Comment lui avouer ? Dois-je vraiment lui dire ? En quoi cela la regarde-t-elle au fond ? Mais partir sur une confiance avec un mensonge, c'est trahir son respect. Je suis désemparé.
– Tu n'as donc rien à dire sur toi ?
– Mon existence est palliée de mésaventures, rétorqué-je en haussant les épaules, comme tout à chacun. Je n'ai pas grand-chose à raconter sur moi.
– Même pas sur ta famille ?
– Pourquoi ma famille vous intéresse autant que ça ?
– Probablement parce que tu ressembles beaucoup trop à ta chère mère, mon grand.
– Comment cela ? m'écrié-je soudain, apeuré.
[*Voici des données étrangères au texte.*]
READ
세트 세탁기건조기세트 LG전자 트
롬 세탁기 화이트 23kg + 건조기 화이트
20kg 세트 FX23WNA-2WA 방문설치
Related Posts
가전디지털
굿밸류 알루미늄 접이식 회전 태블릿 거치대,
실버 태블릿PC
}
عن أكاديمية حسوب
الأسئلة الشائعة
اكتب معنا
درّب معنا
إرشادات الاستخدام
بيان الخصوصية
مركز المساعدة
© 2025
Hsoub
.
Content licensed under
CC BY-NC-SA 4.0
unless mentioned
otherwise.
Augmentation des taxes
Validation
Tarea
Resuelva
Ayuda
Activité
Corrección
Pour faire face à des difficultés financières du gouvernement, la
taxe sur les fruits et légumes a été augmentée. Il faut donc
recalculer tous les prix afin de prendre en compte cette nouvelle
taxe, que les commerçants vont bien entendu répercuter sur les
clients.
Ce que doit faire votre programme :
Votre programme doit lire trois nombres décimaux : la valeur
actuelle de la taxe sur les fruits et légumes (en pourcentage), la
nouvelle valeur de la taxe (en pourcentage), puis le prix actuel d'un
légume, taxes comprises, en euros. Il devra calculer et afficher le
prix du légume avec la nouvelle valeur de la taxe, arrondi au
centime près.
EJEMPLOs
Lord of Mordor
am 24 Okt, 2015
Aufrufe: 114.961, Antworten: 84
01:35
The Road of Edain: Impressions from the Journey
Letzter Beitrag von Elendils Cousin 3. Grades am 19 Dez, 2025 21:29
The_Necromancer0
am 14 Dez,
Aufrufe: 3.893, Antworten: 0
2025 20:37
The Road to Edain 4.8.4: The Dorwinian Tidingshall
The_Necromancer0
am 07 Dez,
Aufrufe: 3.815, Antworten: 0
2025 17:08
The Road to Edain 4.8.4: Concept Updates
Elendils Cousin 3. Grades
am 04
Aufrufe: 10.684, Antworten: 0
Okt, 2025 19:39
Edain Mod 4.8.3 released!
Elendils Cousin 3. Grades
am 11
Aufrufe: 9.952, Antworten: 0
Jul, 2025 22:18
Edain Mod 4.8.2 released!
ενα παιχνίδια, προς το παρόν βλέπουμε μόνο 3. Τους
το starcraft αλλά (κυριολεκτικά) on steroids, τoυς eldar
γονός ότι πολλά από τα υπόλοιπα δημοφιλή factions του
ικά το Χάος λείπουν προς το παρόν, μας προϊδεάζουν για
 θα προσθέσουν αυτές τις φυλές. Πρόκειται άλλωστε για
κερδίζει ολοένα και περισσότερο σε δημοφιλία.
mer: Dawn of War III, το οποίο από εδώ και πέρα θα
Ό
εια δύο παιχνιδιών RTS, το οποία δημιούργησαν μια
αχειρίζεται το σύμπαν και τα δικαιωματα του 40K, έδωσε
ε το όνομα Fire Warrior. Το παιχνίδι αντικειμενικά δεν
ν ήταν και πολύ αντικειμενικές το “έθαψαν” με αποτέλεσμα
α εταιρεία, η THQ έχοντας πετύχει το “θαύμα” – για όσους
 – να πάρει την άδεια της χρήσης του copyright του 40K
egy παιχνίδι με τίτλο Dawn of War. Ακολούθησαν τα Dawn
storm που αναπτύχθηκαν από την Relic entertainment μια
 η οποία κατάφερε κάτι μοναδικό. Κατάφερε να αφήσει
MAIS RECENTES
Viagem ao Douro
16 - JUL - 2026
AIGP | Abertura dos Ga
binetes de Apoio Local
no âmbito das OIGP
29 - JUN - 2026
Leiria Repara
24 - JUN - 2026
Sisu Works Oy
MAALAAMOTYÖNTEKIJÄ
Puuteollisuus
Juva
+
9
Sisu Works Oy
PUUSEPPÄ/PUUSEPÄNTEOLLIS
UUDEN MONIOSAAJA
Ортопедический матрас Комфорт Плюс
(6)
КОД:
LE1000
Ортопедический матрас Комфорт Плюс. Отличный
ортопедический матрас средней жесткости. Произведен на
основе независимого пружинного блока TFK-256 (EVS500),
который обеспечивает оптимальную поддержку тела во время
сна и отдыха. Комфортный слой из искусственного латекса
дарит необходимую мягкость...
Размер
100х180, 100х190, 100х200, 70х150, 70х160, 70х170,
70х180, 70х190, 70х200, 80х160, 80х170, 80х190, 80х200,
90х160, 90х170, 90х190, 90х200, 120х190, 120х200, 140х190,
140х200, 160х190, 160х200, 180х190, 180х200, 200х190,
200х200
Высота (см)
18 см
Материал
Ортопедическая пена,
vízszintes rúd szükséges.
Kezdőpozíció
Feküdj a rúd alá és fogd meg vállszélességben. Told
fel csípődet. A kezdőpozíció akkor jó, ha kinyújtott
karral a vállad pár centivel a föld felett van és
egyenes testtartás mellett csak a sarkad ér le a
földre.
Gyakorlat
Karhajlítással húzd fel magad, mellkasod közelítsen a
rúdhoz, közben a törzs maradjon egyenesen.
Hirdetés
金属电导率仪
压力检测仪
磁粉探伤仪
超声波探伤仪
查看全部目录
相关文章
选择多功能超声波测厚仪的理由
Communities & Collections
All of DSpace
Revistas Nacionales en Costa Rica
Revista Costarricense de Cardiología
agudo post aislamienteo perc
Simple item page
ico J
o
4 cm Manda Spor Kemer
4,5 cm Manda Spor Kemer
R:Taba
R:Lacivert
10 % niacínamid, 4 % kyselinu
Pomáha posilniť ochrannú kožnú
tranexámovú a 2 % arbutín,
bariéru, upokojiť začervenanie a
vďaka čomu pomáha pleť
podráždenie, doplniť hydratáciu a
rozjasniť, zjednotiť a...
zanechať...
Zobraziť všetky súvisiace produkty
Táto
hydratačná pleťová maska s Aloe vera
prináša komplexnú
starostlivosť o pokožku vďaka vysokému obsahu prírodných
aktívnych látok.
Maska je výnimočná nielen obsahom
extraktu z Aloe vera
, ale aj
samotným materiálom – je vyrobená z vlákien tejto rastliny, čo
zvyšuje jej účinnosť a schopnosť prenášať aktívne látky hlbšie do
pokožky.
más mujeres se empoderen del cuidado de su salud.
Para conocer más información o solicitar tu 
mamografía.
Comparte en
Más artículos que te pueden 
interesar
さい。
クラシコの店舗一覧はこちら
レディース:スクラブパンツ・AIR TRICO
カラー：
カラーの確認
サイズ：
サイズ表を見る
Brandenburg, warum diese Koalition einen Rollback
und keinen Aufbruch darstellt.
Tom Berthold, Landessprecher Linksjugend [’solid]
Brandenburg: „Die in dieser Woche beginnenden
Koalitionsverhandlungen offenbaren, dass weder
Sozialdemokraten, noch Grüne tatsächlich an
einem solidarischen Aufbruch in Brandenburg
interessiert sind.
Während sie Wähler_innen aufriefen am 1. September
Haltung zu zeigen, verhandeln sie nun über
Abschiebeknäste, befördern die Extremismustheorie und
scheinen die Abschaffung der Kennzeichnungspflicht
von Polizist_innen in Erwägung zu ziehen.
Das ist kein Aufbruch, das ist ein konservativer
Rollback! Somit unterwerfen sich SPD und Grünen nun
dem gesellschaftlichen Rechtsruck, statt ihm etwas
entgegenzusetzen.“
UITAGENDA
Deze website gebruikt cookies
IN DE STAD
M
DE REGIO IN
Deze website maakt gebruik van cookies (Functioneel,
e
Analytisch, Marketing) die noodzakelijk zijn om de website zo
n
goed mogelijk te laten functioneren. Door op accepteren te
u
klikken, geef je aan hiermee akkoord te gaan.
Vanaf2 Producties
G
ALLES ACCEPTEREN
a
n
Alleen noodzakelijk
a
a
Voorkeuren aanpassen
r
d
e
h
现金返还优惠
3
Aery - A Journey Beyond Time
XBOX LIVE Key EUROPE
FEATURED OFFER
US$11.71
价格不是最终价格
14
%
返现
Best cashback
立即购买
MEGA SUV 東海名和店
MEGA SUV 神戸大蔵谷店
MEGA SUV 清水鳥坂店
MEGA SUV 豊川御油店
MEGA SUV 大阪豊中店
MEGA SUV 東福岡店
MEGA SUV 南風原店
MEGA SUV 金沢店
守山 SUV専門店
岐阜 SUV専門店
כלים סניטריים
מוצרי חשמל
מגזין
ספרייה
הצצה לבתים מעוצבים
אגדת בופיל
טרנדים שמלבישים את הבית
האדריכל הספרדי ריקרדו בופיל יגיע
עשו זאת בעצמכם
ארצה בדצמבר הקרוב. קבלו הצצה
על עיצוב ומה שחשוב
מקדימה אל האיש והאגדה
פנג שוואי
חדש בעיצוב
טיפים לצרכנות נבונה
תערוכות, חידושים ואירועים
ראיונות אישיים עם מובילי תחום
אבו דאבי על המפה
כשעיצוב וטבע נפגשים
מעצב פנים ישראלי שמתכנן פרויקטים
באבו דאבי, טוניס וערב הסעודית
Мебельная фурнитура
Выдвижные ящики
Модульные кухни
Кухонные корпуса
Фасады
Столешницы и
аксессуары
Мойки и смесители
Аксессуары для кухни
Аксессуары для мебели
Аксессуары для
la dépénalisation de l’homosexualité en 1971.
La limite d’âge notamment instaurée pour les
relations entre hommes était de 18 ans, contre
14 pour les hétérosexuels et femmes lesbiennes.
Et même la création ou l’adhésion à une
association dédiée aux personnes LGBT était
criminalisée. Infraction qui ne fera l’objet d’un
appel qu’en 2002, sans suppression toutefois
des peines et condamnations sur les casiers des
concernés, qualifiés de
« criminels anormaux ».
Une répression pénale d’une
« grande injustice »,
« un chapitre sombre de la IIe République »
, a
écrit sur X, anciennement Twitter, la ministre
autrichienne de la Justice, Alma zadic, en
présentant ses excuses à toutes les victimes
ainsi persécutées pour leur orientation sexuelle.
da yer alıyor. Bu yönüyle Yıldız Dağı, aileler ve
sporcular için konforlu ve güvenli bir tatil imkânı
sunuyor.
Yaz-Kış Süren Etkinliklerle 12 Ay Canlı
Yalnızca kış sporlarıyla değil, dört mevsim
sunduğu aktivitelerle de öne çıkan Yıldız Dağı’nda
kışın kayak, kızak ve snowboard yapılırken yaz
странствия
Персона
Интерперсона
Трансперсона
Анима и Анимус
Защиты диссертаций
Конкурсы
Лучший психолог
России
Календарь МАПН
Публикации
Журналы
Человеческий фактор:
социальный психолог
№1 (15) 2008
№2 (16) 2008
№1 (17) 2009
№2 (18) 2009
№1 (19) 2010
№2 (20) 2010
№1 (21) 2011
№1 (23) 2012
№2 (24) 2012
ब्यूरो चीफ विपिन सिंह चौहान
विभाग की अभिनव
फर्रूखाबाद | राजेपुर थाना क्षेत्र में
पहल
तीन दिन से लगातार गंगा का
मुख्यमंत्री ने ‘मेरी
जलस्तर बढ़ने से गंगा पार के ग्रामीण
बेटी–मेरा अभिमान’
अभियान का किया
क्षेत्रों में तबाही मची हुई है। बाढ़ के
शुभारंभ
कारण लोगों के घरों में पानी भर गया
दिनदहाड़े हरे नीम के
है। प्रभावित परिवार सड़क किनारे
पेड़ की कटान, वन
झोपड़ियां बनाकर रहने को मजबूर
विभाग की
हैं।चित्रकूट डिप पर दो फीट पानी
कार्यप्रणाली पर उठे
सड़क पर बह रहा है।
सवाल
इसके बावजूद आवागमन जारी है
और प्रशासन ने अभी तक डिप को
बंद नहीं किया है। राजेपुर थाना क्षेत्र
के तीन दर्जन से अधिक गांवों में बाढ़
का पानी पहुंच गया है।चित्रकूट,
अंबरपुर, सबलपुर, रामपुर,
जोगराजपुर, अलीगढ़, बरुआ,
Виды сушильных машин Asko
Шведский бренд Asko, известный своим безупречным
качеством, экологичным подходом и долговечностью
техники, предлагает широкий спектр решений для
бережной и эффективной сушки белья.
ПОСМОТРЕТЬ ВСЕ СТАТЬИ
– J'ai connu une femme auparavant. Elle était bonne. Elle avait le plus pure des cœurs. Et puis un beau jour, suite au virus et aux nombreuses crises qu'à traversé notre pays, elle a commencé à changer, radicalement. Et dans le mauvais sens. Elle est devenu aussi cruelle que pouvait l'être Cruella. Tu sais, dans l'histoire. Alors on s'est éloigné. Et je sais à qui appartient ce jolie petit minois qui se tient face à moi. Donc, ne me prend pas pour une écervelée mon petit. J'ai sue qui tu étais à la seconde où j'ai posé les yeux sur toi.
– Comment ça ? Je ne comprends pas où vous voulez en venir, défends-je, la goutte au front.
– Veux-tu que j'éclaire ta petite lanterne, mon petit Dane ?
Elle se lève et se dirige vers un petit meuble à tiroir. Pour des bannis, ils sont plutôt bien lotis. Elle y ressort un livre, mais au fur et à mesure qu'elle revient vers moi et qu'elle se rassoit, je me rends compte que le livre n'est autre qu'un petit album photo.
– Ce sont des photos que je gardais précieusement dans mes poches. C'est tout ce que j'avais et ce qu'il me restait après la rébellion des femmes. Tout a été mis à feu et à sang, si bien que ma vie s'est effondrée. En tout cas, presque, ajoute-t-elle en me montrant son album, ce sont des clichés quand j'étais jeune, avec ma famille et mes amis les plus chers. Tu vois là, me montre Xena de son long doigt, cette femme était ma meilleure amie et je crois que tu l'auras deviné, elle s'appelle Gloria.